I’m not sure whether to be embarrassed, angry or something else entirely. I meditated for a few heartbeats. Deep breaths. Only the sound of the air moving through my in my nose and out my mouth and the white noise of the laptop fan. I empty my thoughts and clear my mind and I’m left with only one topic:

That fucking tornado.

It’s been about a year from the day I spent threading my car through the destruction, unwilling to stop at the checkpoints as they were going up. I said fuck the tornado then too: I was going home, police and national guard be damned. A year and twenty-two days since I saw the a neighborhood turned green, every surface coated in pulped vegetation and insulation. I drove through the neighborhood, tires sliding in the muck. I tore the front grill off my car driving over a tree. There was some guy, dirty face under the brim of a cheap blue and white mesh-back. He pulled a cigarette from his mouth and hurled me, cherry exploding in a shower of sparks as it bounced off my windshield. His arms flailed, mouth making shapes I knew were shouts. Anger, loss. I still have no idea why.
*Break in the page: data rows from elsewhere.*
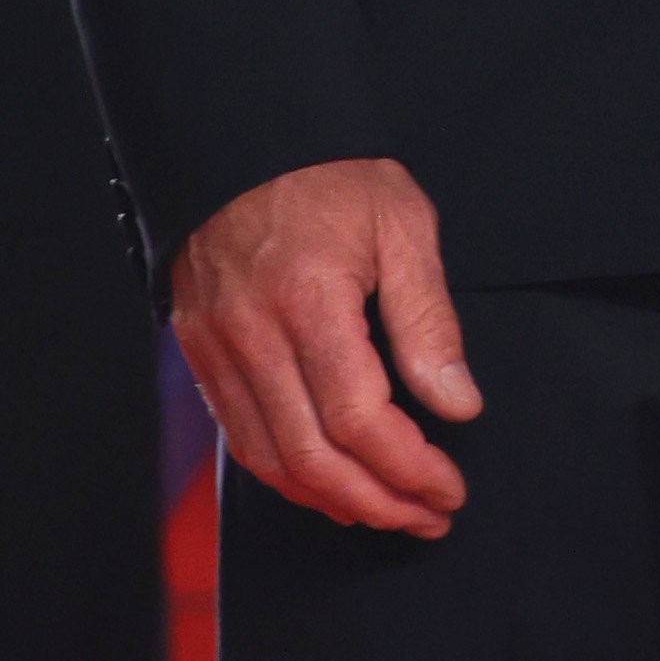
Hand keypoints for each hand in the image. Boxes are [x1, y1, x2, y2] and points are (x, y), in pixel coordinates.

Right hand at [172, 156, 482, 536]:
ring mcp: (219, 350)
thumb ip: (429, 319)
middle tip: (428, 515)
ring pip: (273, 462)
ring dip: (335, 501)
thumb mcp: (402, 223)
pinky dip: (289, 476)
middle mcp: (254, 335)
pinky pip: (243, 440)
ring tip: (390, 510)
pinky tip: (330, 486)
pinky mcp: (202, 356)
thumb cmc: (330, 177)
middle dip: (380, 501)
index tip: (448, 487)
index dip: (409, 468)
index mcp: (309, 299)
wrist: (244, 145)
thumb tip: (457, 404)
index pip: (360, 419)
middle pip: (314, 457)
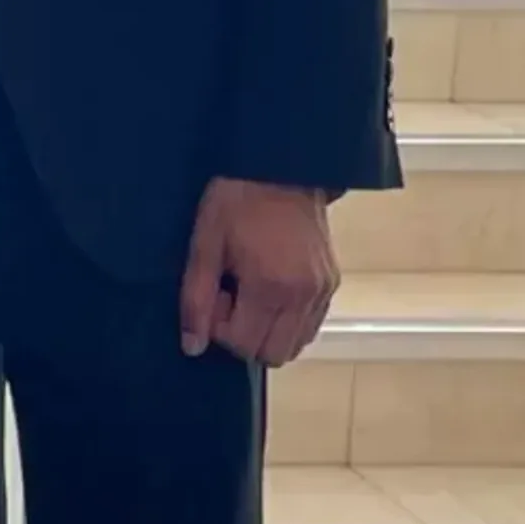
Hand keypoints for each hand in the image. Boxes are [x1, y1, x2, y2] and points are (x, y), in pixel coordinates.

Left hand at [181, 178, 339, 366]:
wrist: (283, 169)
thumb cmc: (237, 201)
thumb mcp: (204, 247)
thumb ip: (196, 300)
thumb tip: (192, 346)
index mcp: (273, 287)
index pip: (245, 346)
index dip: (219, 330)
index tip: (214, 297)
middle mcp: (306, 295)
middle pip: (274, 354)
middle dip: (244, 337)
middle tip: (230, 298)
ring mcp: (323, 291)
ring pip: (295, 344)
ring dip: (266, 332)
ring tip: (248, 293)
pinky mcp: (332, 283)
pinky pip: (309, 325)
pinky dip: (286, 322)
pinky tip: (268, 291)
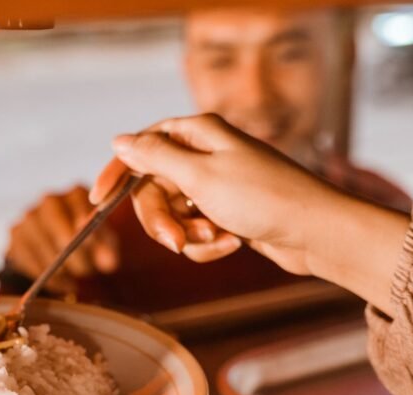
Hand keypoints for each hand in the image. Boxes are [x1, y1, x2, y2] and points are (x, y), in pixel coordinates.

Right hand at [6, 185, 118, 293]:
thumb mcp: (104, 243)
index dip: (82, 218)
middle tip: (86, 272)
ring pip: (41, 242)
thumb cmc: (89, 240)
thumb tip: (109, 264)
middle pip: (56, 220)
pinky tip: (60, 283)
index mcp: (77, 194)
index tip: (88, 238)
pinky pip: (27, 256)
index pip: (78, 201)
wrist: (59, 245)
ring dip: (58, 266)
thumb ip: (107, 251)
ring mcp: (30, 215)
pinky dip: (44, 274)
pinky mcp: (15, 233)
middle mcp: (51, 200)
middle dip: (71, 249)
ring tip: (74, 281)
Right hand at [90, 113, 409, 314]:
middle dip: (163, 220)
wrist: (315, 234)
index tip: (96, 201)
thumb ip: (155, 158)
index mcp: (197, 133)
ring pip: (175, 216)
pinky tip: (234, 244)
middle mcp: (205, 154)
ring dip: (191, 235)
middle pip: (155, 189)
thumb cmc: (263, 198)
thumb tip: (120, 140)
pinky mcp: (227, 214)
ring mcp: (217, 186)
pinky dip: (209, 244)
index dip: (118, 172)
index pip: (142, 146)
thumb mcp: (200, 176)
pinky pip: (197, 233)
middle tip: (175, 242)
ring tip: (220, 238)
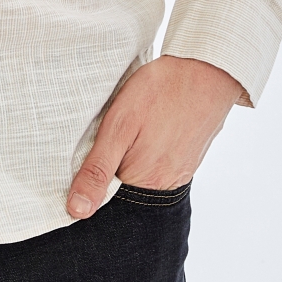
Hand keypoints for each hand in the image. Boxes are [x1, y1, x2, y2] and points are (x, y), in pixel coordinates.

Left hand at [67, 56, 242, 217]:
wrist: (204, 71)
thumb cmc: (159, 92)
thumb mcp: (118, 126)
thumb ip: (97, 169)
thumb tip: (77, 210)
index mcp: (143, 182)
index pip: (104, 200)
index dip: (88, 184)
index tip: (78, 164)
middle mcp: (163, 185)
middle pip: (123, 190)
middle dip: (108, 173)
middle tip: (107, 138)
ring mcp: (178, 173)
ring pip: (139, 178)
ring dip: (126, 161)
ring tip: (126, 133)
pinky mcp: (186, 160)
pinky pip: (157, 167)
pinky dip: (144, 154)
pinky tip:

It’s been one year, twenty-two days, one hour and forty-two minutes since I pulled up in the driveway and saw my wife and daughter alive. They weathered the storm together in a closet. I didn’t notice until hours later that the houses at the end of the street were gone. Piles of splintered lumber, brick and memories 50 maybe 60 feet away from where our house still stood. Beaten, covered in debris, full of holes, but standing.

It’s been long enough now that people no longer ask me how I feel about it. Believe me, it’s a blessing. I’m not sure that what I feel about it has a name. Just a jumble of memories that get hazier every day, leaving behind this vague angst coupled with a soft dread as I spend the evening waiting for the sirens to go off again. Some sadness there too, guilt for friends we lost to the storm.

I would never have said any of this spare in free-writing. These thoughts they’re small things.  I’m not hurt. I’m not damaged. I don’t need a shoulder to cry on. I don’t need comfort or sorrow or pity or anything else, really.

Anniversaries are a weird thing. I think this post has been stuck in my head since then.

I guess I’m just standing in the shadow a catastrophe. It’ll pass.